Les jeunes en formation et les employeurs qui les engagent consentent à des efforts importants. Malheureusement, les employeurs se plaignent régulièrement qu’engager un apprenti ne leur apporte rien.

En effet, malgré le fait qu’ils donnent du travail à des jeunes domiciliés en Valais, leurs efforts ne sont pas reconnus dans l’adjudication des marchés publics.
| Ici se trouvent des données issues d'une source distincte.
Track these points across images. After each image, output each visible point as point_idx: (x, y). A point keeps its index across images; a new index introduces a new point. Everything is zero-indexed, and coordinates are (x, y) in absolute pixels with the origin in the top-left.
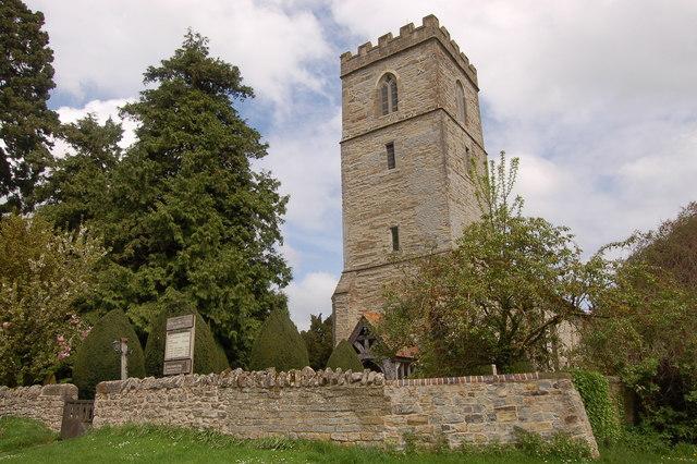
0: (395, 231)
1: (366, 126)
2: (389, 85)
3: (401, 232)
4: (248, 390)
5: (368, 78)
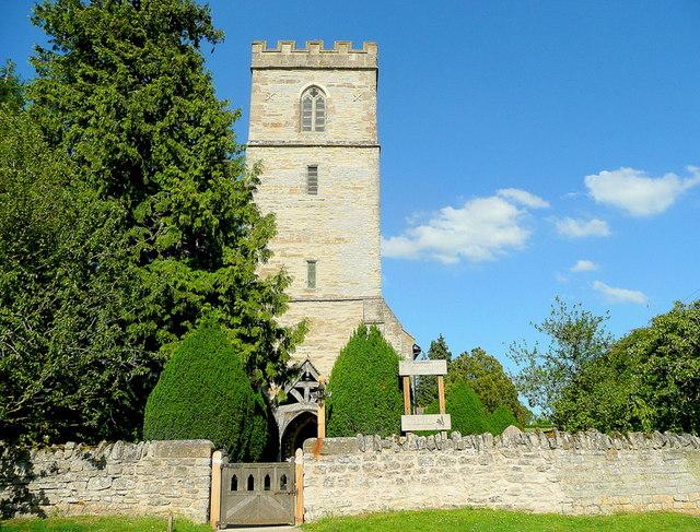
0: (311, 262)
1: (290, 135)
2: (314, 100)
3: (318, 267)
4: (583, 452)
5: (288, 81)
Ces adjudications sont encore trop souvent attribuées, soit à des entreprises hors cantons, soit à des entreprises non formatrices, et qui plus est qui rognent sur les coûts de personnel en employant une majorité d’ouvriers sans CFC.

Pour rappel, une initiative parlementaire déposée par le conseiller national PDC lucernois, Ruedi Lustenberger, demandant que l’apprentissage soit un critère de sélection pour l’adjudication des marchés publics, a été accepté par les chambres fédérales et est entrée en vigueur le 1er avril 2015.

Conclusion

Dès lors, par le présent texte, nous demandons que le Conseil d’Etat modifie l’ordonnance sur les marchés publics. La priorité doit être donnée à des entreprises formatrices d’apprentis. Une exception doit tout de même être considérée, à savoir les marchés publics ouverts à l’international. Le système suisse de formation n’est en effet pas la règle dans les autres pays.